The other players who were relieved of their places on the panel were also prominent in previous disputes and Cork were never going to move on until these players were no longer around. Regardless of their talent, the baggage that accompanied them was too heavy in my opinion and I would also say that their levels of performance in recent seasons had been below par. The younger players needed to grow into leaders and now this is occurring. I don’t think this would have happened if it wasn’t for the winter clear-out. JBM has been proved correct and I must say I am delighted.
This new group of players seem to have a new lease of life. It looks like their own team. They are all in it together, playing for each other and the management and I don’t think the same thing could be said for Cork teams of recent years. They seem to be as strong as they have been since 2006 when they came very close to winning three All-Ireland’s in a row. Since then there has been little but trouble. 2007 and 2008 were decent seasons but we all know now that things were not good behind the scenes and from 2009 onwards, Cork have been poor. There were strong under-21 teams in 2010 and 2011, 2012 saw a mini revival and now 2013 looks to be the turning point.
In all honesty I am not surprised. There is potential in this Cork side. They have very good goalkeeping options. In defence Conor O’Sullivan, Christopher Joyce and William Egan are finally becoming established high quality players. Daniel Kearney has been a revelation at midfield. Up front Seamus Harnedy has been the find of the championship and the return of Jamie Coughlan from injury has boosted their pace and firepower. Patrick Horgan is becoming more experienced he is now racking up tallies similar to the likes of Joe Deane and Ben O’Connor in years gone by.

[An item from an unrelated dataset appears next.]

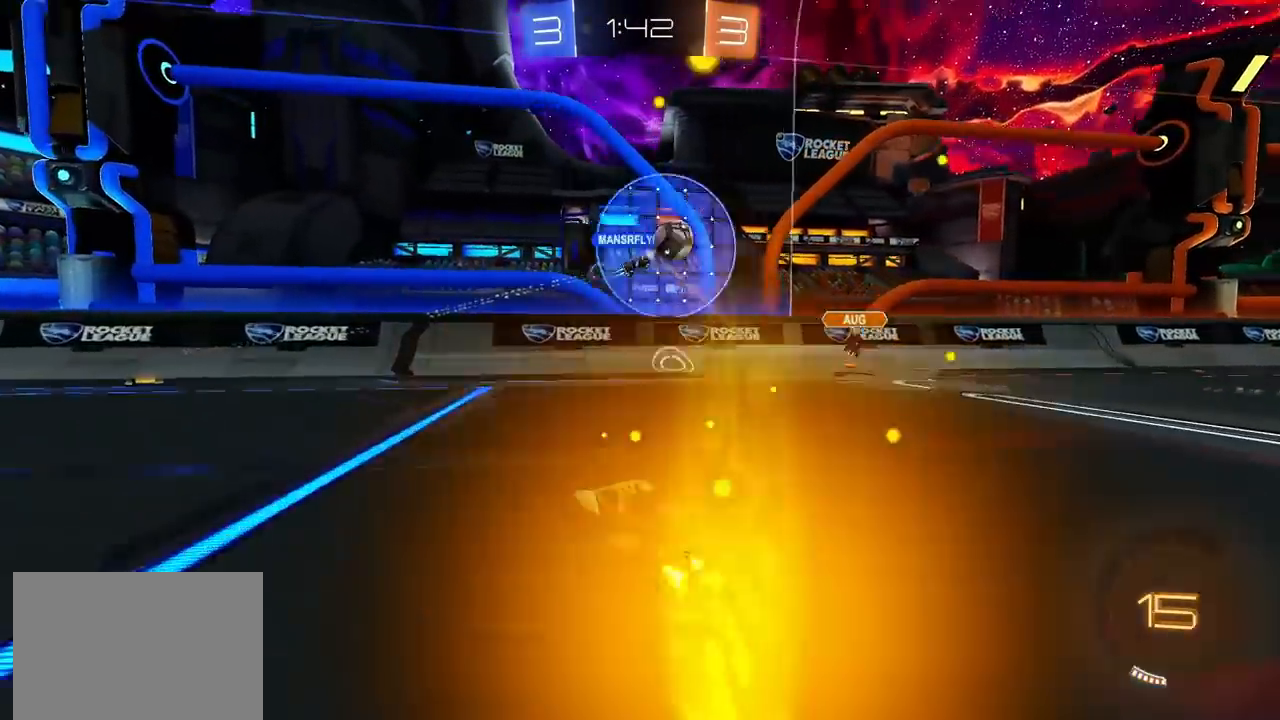
{"buttons": ["R2"], "left_stick": "right", "right_stick": "center", "events": [[50, "L1", "up"], [367, "L1", "down"], [433, "L1", "up"]]}
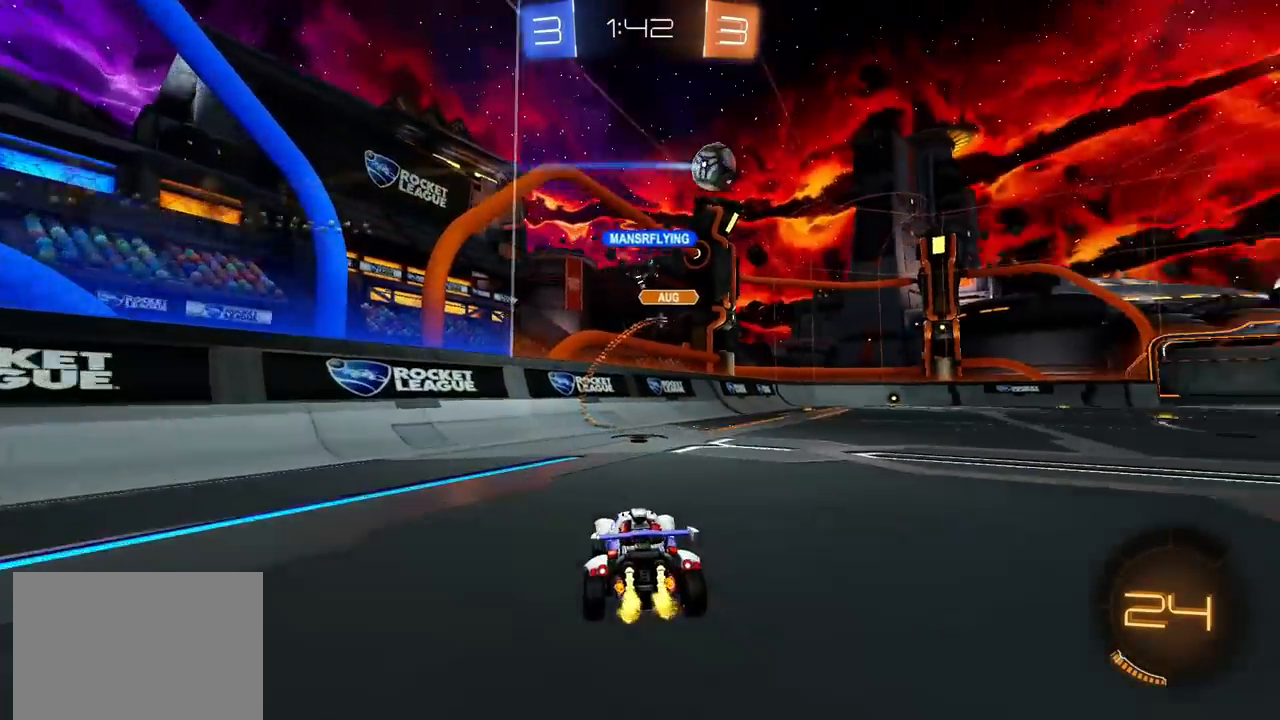
{"buttons": ["R2"], "left_stick": "up-right", "right_stick": "center", "events": [[117, "left_stick", "up-right"], [283, "left_stick", "center"], [367, "left_stick", "up-right"]]}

Cork haven’t been winning at underage but there are decent players coming through which is more important. It would be great to match underage talent with winning silverware, take Clare for example. Look at another example though in Galway. They win underage titles, but a lot of the players fail to make any impact at senior level. The Cork under-21 teams of 2010 and 2011 were very unlucky not to win silverware but these players have moved onto senior, learned their trade and they now find themselves in a great position for the 2013 season.
I said to judge Cork on their championship performances and so far they have done very well. A great win over Clare was followed by an unfortunate loss to Limerick in the Munster final. They faced Kilkenny in a quarter-final, I predicted a Cork win and they duly delivered. I said prior to the game that Cork would win unless Kilkenny produced something special and Cork were there to capitalise on another tired Kilkenny performance. Whoever beat Kilkenny was going to blow the championship wide open and now all four teams remaining in the championship will fancy their chances of lifting the Liam McCarthy Cup in September.
In hindsight Cork are still in the same position as they found themselves in last season, an All-Ireland semi-final, but a look at the bigger picture paints a much brighter picture. They have played much better hurling in this year’s championship. They have beaten much stronger opposition. They have a lot of momentum behind them. They look like a fresher team and most importantly there is a feel good factor back in Cork hurling again. The title is wide open and they have as good a chance as Dublin, Limerick or Clare of winning the All-Ireland. Not just because I am a Cork man but I would love to see Cork win an All-Ireland this year. It would send a great message to the players that were released at the start of the season.